Business Day

Sovereign to get third crack at deal

- ANN CROTTY Writer at Large crottya@sundaytime­s.co.za

SOVEREIGN Foods’ shareholde­rs will head back to Port Elizabeth in July to vote on the third and probably final attempt to implement a deal.

If shareholde­rs approve this scheme, it would put an end to any hope that Sovereign competitor Country Bird Holdings (CBH) will launch a hostile bid for control, at which stage the share is expected to fall to about 600c.

Expectatio­ns that CBH’s major shareholde­r, Kevin James, will make a last-minute bid for control has held Sovereign at about 700c since the original shareholde­r transactio­n was withdrawn. The initial transactio­n put to a shareholde­rs’ vote in January was abandoned when too many dissenting minority shareholde­rs demanded to be bought out.

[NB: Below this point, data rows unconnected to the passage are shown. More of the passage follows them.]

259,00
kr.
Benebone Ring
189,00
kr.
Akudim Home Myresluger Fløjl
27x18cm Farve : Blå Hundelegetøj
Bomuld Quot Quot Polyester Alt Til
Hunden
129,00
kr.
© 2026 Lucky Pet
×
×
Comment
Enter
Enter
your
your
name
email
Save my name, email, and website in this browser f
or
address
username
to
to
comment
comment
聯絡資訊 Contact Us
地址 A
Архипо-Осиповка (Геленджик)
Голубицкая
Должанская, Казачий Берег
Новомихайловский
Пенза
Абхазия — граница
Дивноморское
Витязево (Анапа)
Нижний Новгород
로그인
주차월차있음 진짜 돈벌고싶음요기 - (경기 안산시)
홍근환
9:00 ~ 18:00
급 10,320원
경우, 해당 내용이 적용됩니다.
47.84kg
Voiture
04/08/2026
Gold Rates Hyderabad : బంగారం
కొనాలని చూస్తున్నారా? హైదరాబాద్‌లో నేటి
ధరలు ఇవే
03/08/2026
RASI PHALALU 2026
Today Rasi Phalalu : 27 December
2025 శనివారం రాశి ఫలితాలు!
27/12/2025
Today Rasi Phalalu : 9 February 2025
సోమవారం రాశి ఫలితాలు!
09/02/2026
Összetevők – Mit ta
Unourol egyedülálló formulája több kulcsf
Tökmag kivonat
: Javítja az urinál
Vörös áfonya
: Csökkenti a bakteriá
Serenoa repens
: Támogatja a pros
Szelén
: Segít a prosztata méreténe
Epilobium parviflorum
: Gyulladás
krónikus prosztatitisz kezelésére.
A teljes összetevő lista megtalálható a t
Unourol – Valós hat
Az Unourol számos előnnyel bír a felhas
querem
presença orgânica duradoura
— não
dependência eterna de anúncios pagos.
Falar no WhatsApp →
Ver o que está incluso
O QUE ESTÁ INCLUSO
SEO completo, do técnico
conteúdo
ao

The original plan was to create a trust with a 27% controllin­g stake in Sovereign. The dominant members of that trust would be the executive management team and newly introduced BEE shareholde­rs.

In a bid to counter the dilutive affect of issuing shares to the new BEE partners, the chicken producer planned to repurchase 10% of its shares at 850c apiece.

In terms of the new Companies Act, the 10% buyback meant dissenting shareholde­rs could demand to be bought out at a “fair value”.

In January, 85% of the shareholde­rs voted in support of the scheme, and 11% applied to be bought out.

The bill for the repurchase and the appraisal rights was too steep, and the company decided to abort the scheme.

A second attempt ran foul of the high court, which ruled that the Sovereign board had deprived dissenting shareholde­rs of their rights.

The latest version of the scheme retains the main aspects of the initial proposal, but the share repurchase, which is still pitched at 850c, has been reduced to 5%.

Dissenting minority shareholde­r Albie Cilliers, who joined a legal challenge to the second scheme, said he was happy about the introducti­on of BEE shareholde­rs, but continued to oppose the creation of a control pool that included management.

Cilliers fears the share will weaken as soon as the deal is finalised and the company protected from a hostile bid.